Once the final scoring had begun, Jim swept into an impressive lead, having scored heavily with the 'downstairs rooms' bonuses. However, to everyone's surprise (including his own) Jon's focus on his personal bonus cards had paid off, scoring a large amount for square rooms, large square rooms, and sleeping rooms, which allowed him to pip Tom by a few points for the victory.
The game finished in 90 minutes, and was a really enjoyable experience. This could well see a few more plays at IBG in the future....
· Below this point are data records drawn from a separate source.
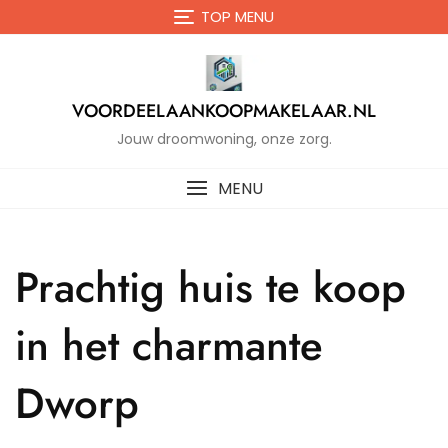
Naar
TOP MENU
de
inhoud
gaan
VOORDEELAANKOOPMAKELAAR.NL
Jouw droomwoning, onze zorg.
MENU
Prachtig huis te koop
in het charmante
Dworp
Scores: Jon 108, Jim 100, Tom 96, Neil 78

Zhanguo (thank you James)

Here’s a photo. Surely enough for you Mysterium fans to gets everything you need. Well, it’d better be - it came to me in my sleep and it’s all I’ve got. What you can’t see from the electronic version is the greasy sweet potato fry finger prints that came on the original, leaving me to suspect that James has already doctored the evidence, but I’ve lost my password to the master police database so I just can’t prove it.

Macho Koro

Gareth, Jim, Tom II and Jon decided that Machi Koro was just about the right size to take them to 11 o’clock. Jon explained the new ’10 card’ rules which everyone thoroughly approved of, as the new players did the game - how can you not. Jon attempted to win using a one dice strategy, but Tom II and his cheese factories won the day.